Molybdenum Tax Increase Could Spark Higher Imports In China

Industrial Metals

China’s increase in the resource tax on molybdenum, equivalent to a 4-fold gain per ton is in full effect. The increase, aimed at conserving the country’s resources and curbing pollution could create a need for more imports of moly.

By Robert Young – Exclusive to Moly Investing News

Molybdenum-Tax-Increase-Could-Spark-Higher-Imports-In-ChinaOn February 1st, China’s new resource tax on molybdenum and several other minerals went into full effect. The original announcement, made last November by the county’s Ministry of Finance and the State Administration of Taxation stated the new resource tax increase was aimed at conserving the country’s resources and curbing pollution. The resource tax on Molybdenum was raised to 12 yuan per ton, the China Taxation News, a publication of the State Administration of Taxation reported in the Shanghai Securities News.

The new tax rate for molybdenum is the first increase since January 1st, 2006 and is spread across five different categories of mines; from class one at the high end to class five at the lowest. In detail, the applicable molybdenum tax rate rolled out as follows; first class mine is 12 yuan per ton; second class mine is 11 yuan per ton; third class mine is 10 yuan per ton; fourth class mine is 9 yuan per ton and fifth class mine is 8 yuan per ton. Overall the increase is equivalent to a 4-fold gain per ton of molybdenum.

Molybdenum was not alone in the tax increase. China also hiked the resource tax on iron ore, tin, magnesite, talc and boron. The tax on iron ore experienced the highest increase, almost 20 times the previous rate according to the Shanghai Securities News.

Officials from the Ministry of Finance and the State Administration of Taxation said that China’s tax rate is quite low and the tax increase is beneficial for protecting their important resources. “All the minerals concerned are scarce resources which are of important strategic values. The tax raises the signal the government is strengthening efforts in resources conservation,” said a staff member from the China Nonferrous Metals Industry Association (CNMIA) in a recent report.

According to statistics from the CNMIA and the United States Geological Survey (USGS), China ranks first in terms of molybdenum reserves with 38.4 percent of the world’s total.

High strength steel alloys on average contain 8 percent molybdenum. Over the past 50 years, world demand for the mineral has grown at an average rate of 4 percent annually with a brief interruption in 2008 due to the economic recession. More recently, the demand has been growing by more than 6 percent mostly due to Chinese consumption. The impact of China’s recent growth and the demand for hard commodities has had a dramatic effect on the market. Half of the global steel production worldwide comes from China, which consumes 33 percent of all molybdenum.

China also expanded a regional resource tax plan to the entire country. That reform included new taxes on coking coal and natural gas as well as a change in the tax on crude oil from a volume-based to a sales-based levy.

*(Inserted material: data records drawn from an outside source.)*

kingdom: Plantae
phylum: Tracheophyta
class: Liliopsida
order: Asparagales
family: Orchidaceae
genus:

In the past, China has taken steps, including fiscal measures to slow mineral production growth to conserve the environment. The government is also increasing tax rates to spur electricity saving in power consuming industries after the country missed its energy reduction target for the five year period that ended in 2010.

Overall revenues from China’s resource tax totaled 60 billion yuan ($8.8 billion) in 2011, up 43 percent over 2010 according to reports. Some analysts feel the move is aimed at regulating the industry by raising costs for smaller producers and that the changes in the tax will have little impact on costs, though they will boost tax revenue for local governments.

“Generally speaking, it is the trend in China to use a resource tax to increase control over exploitation, and taxes are likely to be raised again in the future,” said Judy Zhu, a metals analyst with Standard Chartered Bank in Shanghai in a report.

RBC Capital Markets has forecast molybdenum growth rates at 8.4 percent in 2012 and 8.8 percent in 2013, before falling back to trend growth of just over 5 percent in 2014 and 2015. The report also stated that China had been the main driver of growth in molybdenum demand over the past five years and that it expects this trend to continue throughout its forecast period.

The issue with the statistics of molybdenum production and consumption in China is the figures are not reliable and accurate. This makes it difficult in making forecasts of supply and demand of the mineral. World molybdenum production is just over 480 million pounds. By 2016 it is thought to approach 600 million pounds and by 2021, near 700 million pounds. China’s consumption is currently estimates to be 170 to 180 million pounds per year, about 36 percent of the world’s consumption.

The production cost of molybdenum in China is said to be $12 to $13 per pound, which is slightly higher than western producers. These estimated costs plus the new tax increase could create more imports of moly on a larger scale should the country want to maintain its current level of supply on hand.